やること ▸
A. イタチナミハタケの検鏡記によると、このきのこはどこで採取されたか。
B. イタチナミハタケの検鏡記を、最後の文の後から続けて書くこと。

2003年10月8日(水)
 
(a)
(a)
(b)
(b)
(c)
(c)
(d)
(d)
(e)
(e)
(f)
(f)
(g)
(g)
(h)
(h)
(i)
(i)
(j)
(j)
(k)
(k)
(l)
(l)
 先日栃木県龍王峡の遊歩道で採取したイタチナミハタケを検鏡した。このきのこは外見こそ軟質菌だが、顕微鏡下の姿は硬質菌のそれである。
 ヒダ切片(a)を切り出し、倍率をあげてみるとヒダ実質部が妙な構造をしている(b)。あらためてメルツァーで染めてみると、胞子と実質部がアミロイド反応を示した(c)。倍率を上げると絡み合った組織が強いアミロイド反応を示している(d)。さらに倍率を上げるとヒダ実質部のすべてではなくアミロイド反応を示す菌糸組織がある(e)。子実層の部分を見ると担子器などはメルツァーには反応しない(f)。明らかにヒダ実質部は複数の異質の菌糸組織からなっている。

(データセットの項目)
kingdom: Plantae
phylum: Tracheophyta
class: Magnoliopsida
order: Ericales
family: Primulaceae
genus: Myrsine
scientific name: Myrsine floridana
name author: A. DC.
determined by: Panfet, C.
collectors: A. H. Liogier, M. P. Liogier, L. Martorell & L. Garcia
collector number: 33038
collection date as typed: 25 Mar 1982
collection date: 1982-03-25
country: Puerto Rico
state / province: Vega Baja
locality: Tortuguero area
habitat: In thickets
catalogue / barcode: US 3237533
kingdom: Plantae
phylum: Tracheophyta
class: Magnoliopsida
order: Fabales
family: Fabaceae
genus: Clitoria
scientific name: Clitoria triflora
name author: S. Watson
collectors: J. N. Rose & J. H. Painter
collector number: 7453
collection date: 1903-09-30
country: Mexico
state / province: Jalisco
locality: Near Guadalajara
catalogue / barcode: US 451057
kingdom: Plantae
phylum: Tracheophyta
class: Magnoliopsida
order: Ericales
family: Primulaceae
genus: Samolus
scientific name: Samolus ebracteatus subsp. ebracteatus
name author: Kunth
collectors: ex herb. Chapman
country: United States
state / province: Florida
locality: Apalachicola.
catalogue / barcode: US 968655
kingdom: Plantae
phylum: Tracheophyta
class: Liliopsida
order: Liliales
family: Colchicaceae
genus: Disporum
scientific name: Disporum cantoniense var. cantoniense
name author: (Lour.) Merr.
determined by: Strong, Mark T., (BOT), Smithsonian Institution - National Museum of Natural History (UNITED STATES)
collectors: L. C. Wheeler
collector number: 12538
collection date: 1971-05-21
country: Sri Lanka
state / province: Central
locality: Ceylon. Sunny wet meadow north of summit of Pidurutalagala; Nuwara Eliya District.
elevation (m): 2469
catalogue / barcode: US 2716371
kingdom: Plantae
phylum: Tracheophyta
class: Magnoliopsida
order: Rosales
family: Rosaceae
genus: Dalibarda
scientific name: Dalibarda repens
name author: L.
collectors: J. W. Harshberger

解答一覧 ▸
A. 栃木県龍王峡の遊歩道。

B.
 新たに切り出した切片をフロキシンで染めて5%KOHでマウントすると、カバーグラスの重みで組織が崩れ、子実層と実質部の一部がピンクに染まった(g)。倍率を上げてみると、先ほどメルツァーで染まらなかった部分がピンクに染まっている。消しゴムでほぐして見ると2菌糸型の構造をしている(i)。細長い担子器も一緒にほぐされていた(j)。原菌糸にはクランプがある(k)。胞子紋は白色、胞子はアミロイドで表面に微細な疣がある(l)。